Closed durbin-164 closed 5 months ago
Hi @durbin-164
Yes, we used off-the-shelf object detectors like MVDeTr and YOLO in our experiments. Our ReST model is designed as a tracker and needs detection as input first. You can both use ground-truth detection or detection from other masterpiece detectors.
Hi @chengche6230
Thanks for your quick reply. So, I need to first make a JSON file with any object detection model and then run the ReST tracker, right?
Is it possible to track in real-time, such as detect frame by frame and also track frame by frame not the whole video at a time?
Also, I tried to train the Wildtrack model. After separate training SG and TG, I got two models and used them for the test but I could not achieve good results. But your pre-train model works perfectly for the test. What could be the possible problem that I missed, could you help me?

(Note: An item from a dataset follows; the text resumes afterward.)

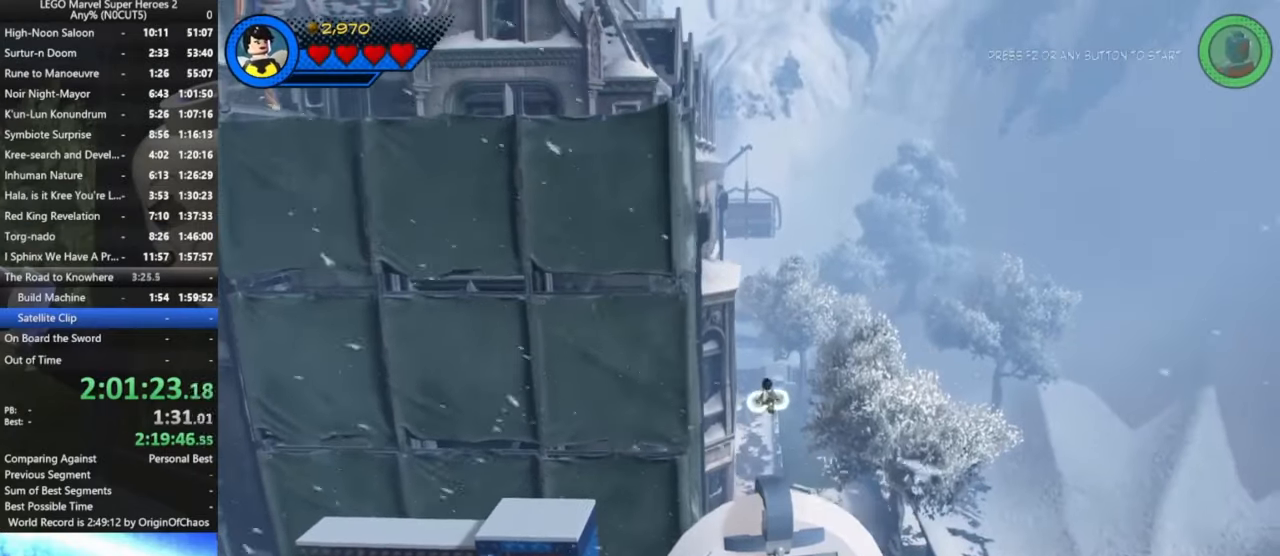
{"buttons": [], "left_stick": "down", "right_stick": "up", "events": [[200, "left_stick", "down"], [267, "right_stick", "up"]]}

For my trained model, I get this type of evaluation results which is not working at all. IDF1 IDP IDR Rcll Prcn GT MT PT ML FP FN IDs FM MOTA MOTP IDt IDa IDm 0 1.4% 1.4% 1.4% 100.0% 100.0% 9 9 0 0 0 0 612 0 1.4% 0.000 0 612 0 1 1.4% 1.4% 1.4% 100.0% 100.0% 8 8 0 0 0 0 544 0 1.4% 0.000 0 544 0 OVERALL 1.4% 1.4% 1.4% 100.0% 100.0% 17 17 0 0 0 0 1156 0 1.4% 0.000 0 1156 0
Hi,
Yes, use the detection as input for the tracker. In our work, we focus on the data association part rather than designing an end-to-end model. It would be great if you could follow up on our research and create a graph-based end-to-end tracker.

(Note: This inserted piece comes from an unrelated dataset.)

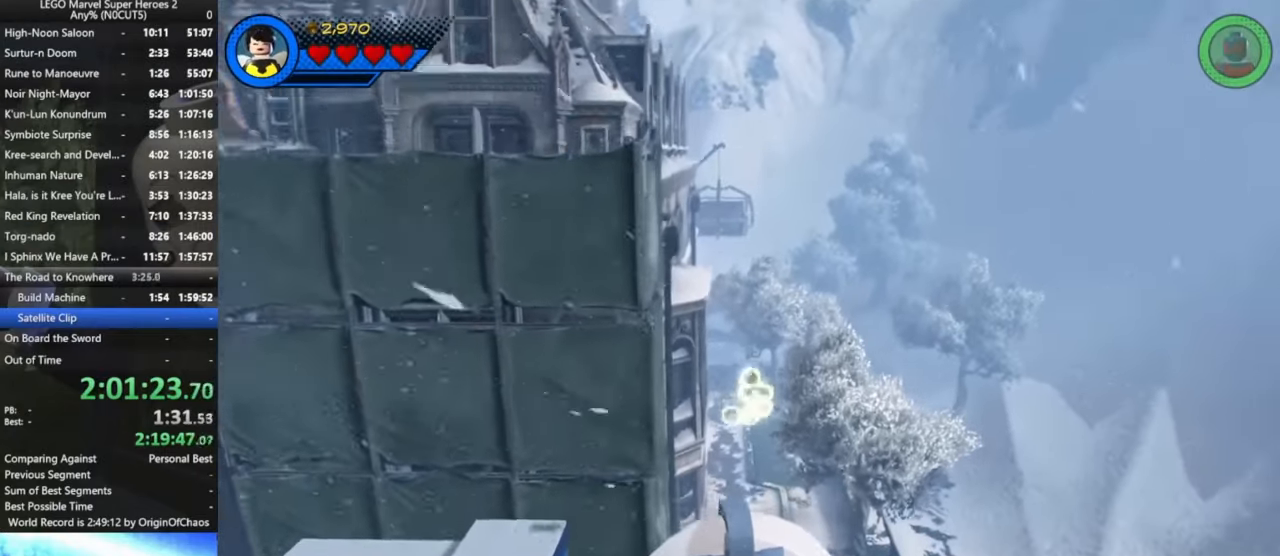
{"buttons": [], "left_stick": "down", "right_stick": "center", "events": [[300, "right_stick", "center"]]}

As for the training issue, maybe you can try to do the data augmentation, i.e. generate more diverse graphs for both SG & TG. Take TG as an example, combine more frames and different combinations of cameras during training.
Thanks a lot for helping me.
Hi @chengche6230
I have found in the paper you use MVDeTr for inference. Could you please give some examples of how can I use ReST for inference in which video have no ground truth?
Thanks for helping.